TAREFA A → Copie um trecho do texto sobre o Quilombo Passagem, começando nas palavras "O Ministério Público" e parando depois de "quase duas décadas.".
TAREFA B →
Responda com base no texto sobre o Quilombo Passagem:
(i) Em que município fica o Quilombo Passagem?
(ii) Em quais anos os trabalhos de campo foram impedidos?
(iii) Qual prazo o MPF indicou para a conclusão da regularização?

TEXTO FORNECIDO →
■ ■ ■ ■

O Ministério Público Federal (MPF) recomendou, na última segunda-feira, 17 de janeiro, que órgãos públicos adotem medidas urgentes para garantir a conclusão da regularização fundiária do Quilombo Passagem, localizado em Monte Alegre, no Pará, no prazo de um ano. A ação tem como objetivo assegurar a titulação definitiva da terra em nome da comunidade quilombola, que aguarda esse reconhecimento há quase duas décadas.
De acordo com informações levantadas pelo MPF, os trabalhos de campo para a regularização da terra foram impedidos em três ocasiões: em 2014, em 2018 e em 2022. Nestes episódios, indivíduos não quilombolas ameaçaram e intimidaram técnicos do Instituto de Terras do Pará (Iterpa), impedindo a continuidade dos estudos necessários para a titulação.

■ ■ ■ ■

MATERIAL →
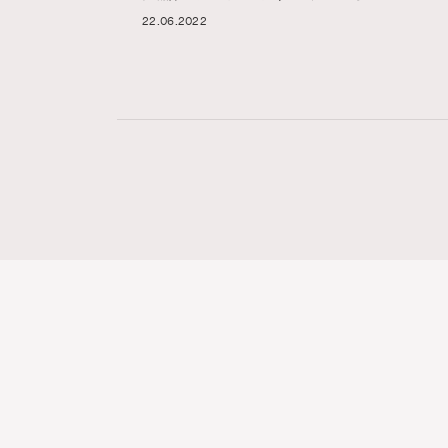
22.06.2022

■ ■ ■ ■

RESPOSTA A →
O Ministério Público Federal (MPF) recomendou, na última segunda-feira, 17 de janeiro, que órgãos públicos adotem medidas urgentes para garantir a conclusão da regularização fundiária do Quilombo Passagem, localizado em Monte Alegre, no Pará, no prazo de um ano. A ação tem como objetivo assegurar a titulação definitiva da terra em nome da comunidade quilombola, que aguarda esse reconhecimento há quase duas décadas.

RESPOSTA B →
(i) Monte Alegre, no Pará.
(ii) Em 2014, 2018 e 2022.
(iii) Um ano.